Last year, the independent Human Rights Commission of Pakistan (HRCP) expressed similar concerns in its report ‘Slow March to the Gallows.’ There were serious defects in Pakistan&#39s criminal, police and justice system, it said, calling for an immediate moratorium on death penalties.

Nearly a third of the world’s estimated 24,000 death row prisoners (more than 7,400) are in Pakistan, the largest number in any single country. Some of these have been there for decades. In 2006, according to Amnesty International, the number of people executed in Pakistan trebled from 31 (in 2005) to 82.

Of concern to rights groups is also the steady increase in the number of crimes carrying the ultimate penalty.

At the time of independence from British colonial rule in 1947 only murder and treason carried the death sentence. Today, there are 27 capital crimes, including blasphemy, stripping a woman of her clothes in public and sabotage of the railway system. Many of these were introduced during the 1977-88 military dictatorship of Gen. Zia-ul-Haq.

Pakistani officials are currently preparing release papers for Singh.

"It will be my greatest honour to serve a man who has had to serve such a harsh punishment," said Burney who plans to accompany Singh to India and personally hand him back to his family. "The trust will open a bank account for him and he will get an honorarium from us for a while until he is able to get back on his feet."

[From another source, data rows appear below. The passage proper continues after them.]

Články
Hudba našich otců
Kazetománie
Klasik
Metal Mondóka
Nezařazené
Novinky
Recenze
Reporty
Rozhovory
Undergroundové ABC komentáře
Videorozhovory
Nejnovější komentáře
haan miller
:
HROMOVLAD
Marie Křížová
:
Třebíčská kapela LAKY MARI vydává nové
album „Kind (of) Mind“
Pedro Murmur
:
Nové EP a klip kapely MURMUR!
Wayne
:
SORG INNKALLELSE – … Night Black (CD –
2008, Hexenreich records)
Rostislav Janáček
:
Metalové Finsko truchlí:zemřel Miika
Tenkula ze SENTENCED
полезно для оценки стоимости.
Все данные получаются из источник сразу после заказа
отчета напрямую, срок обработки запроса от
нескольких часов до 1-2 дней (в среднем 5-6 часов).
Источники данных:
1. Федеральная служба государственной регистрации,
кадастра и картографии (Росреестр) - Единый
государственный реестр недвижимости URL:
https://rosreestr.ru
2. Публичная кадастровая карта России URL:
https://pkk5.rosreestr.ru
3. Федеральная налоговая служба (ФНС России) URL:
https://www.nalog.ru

Ahead of his homecoming, Singh has expressed a wish for a pair of trousers and shirt rather than the Pakistani shalwar kameez that he wore in prison. "We will acquiesce to all his wishes," the minister said.

The pardoning of Singh may bring hope for the family of Sarabjit Singh, another Indian on death row in Pakistan, also sentenced also for alleged spying.

Arrested by the Pakistani army on Aug. 25, 1990, he was found guilty of plotting bomb blasts in Lahore and Multan in 1989. His family has maintained that he is innocent, saying he strayed across the border in a drunken stupor.